The study raises important questions about whether the company is tinkering with its algorithms. 

Google manipulates its search results manually, according to documents the The Daily Caller obtained in April. Two policies dubbed the “misrepresentation policy” and the “good neighbor policy” inform the company’s blacklist, which Google’s Trust & Safety team maintains, the Caller report noted.

A number of conservative news sites are included in Google’s blacklist, according to the Caller’s documents. Gateway Pundit, Matt Walsh’s blog, Gary North’s blog “teapartyeconomist.com” and The American Spectator are but a few websites that Google blacks out.

Google CEO Sundar Pichai has continued to deny claims that the company manipulates search terms. “This is working at scale, we don’t manually intervene on any particular search result,” he told lawmakers in February, referring to questions about why search terms for “idiot” returned a photo of President Donald Trump.
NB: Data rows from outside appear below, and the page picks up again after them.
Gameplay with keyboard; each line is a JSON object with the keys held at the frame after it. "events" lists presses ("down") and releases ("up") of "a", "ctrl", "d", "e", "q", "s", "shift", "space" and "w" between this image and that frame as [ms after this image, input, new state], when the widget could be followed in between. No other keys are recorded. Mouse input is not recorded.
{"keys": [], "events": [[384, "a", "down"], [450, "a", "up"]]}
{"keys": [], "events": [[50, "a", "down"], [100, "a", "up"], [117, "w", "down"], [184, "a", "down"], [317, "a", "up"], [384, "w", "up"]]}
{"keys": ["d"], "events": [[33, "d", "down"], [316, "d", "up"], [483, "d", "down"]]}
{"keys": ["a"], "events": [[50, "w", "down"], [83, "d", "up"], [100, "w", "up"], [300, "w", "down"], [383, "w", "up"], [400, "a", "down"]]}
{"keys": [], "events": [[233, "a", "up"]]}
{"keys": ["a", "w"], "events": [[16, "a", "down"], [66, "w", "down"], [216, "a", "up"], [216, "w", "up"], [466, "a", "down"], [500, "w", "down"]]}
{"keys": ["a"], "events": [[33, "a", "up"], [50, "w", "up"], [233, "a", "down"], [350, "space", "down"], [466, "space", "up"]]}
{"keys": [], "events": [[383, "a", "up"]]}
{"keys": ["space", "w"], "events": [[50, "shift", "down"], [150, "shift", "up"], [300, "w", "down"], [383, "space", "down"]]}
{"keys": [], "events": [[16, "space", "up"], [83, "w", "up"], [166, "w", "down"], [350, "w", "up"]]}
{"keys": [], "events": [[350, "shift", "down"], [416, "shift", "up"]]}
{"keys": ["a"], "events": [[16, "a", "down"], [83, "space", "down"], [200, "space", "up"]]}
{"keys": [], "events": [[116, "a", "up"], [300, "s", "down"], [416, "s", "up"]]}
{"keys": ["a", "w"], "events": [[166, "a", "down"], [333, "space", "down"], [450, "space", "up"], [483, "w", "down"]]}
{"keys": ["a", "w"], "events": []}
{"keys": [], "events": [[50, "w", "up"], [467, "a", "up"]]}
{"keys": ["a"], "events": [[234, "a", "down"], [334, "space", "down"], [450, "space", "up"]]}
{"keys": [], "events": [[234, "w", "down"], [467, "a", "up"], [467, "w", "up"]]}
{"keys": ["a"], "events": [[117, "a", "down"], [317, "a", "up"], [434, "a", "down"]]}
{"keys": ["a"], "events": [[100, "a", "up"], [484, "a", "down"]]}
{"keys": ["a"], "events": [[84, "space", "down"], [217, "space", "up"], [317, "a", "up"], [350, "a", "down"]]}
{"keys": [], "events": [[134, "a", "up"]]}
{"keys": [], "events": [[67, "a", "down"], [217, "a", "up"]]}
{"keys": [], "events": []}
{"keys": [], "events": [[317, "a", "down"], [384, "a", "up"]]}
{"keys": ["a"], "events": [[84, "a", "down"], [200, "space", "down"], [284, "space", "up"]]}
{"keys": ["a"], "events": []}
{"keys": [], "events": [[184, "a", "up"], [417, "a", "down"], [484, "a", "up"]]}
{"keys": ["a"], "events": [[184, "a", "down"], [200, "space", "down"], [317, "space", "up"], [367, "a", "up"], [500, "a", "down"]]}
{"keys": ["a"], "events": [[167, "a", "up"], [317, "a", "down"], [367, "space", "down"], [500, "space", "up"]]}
Tech experts have expressed concerns that most tech companies are not up to the task of distinguishing between legitimate content and hate speech.

Emily Williams, a data scientist and founder of Whole Systems Enterprises, for one, argues that Facebook’s lack of transparency about the frailties of its artificial intelligence-deep learning instruments makes it difficult for people to understand why and how content is being throttled. She believes most algorithms have a 70% success rate, meaning roughly 30% of the time platforms are unintentionally nixing content.

“We have no insight into the methodology these researchers used. Other researchers have found exactly the opposite. The fact is that like Google search and Google News, our top stories feature has absolutely no signal for a story’s political point of view and simply reflects the overall corpus of news and information on the web,” a Google representative told The Daily Caller News Foundation.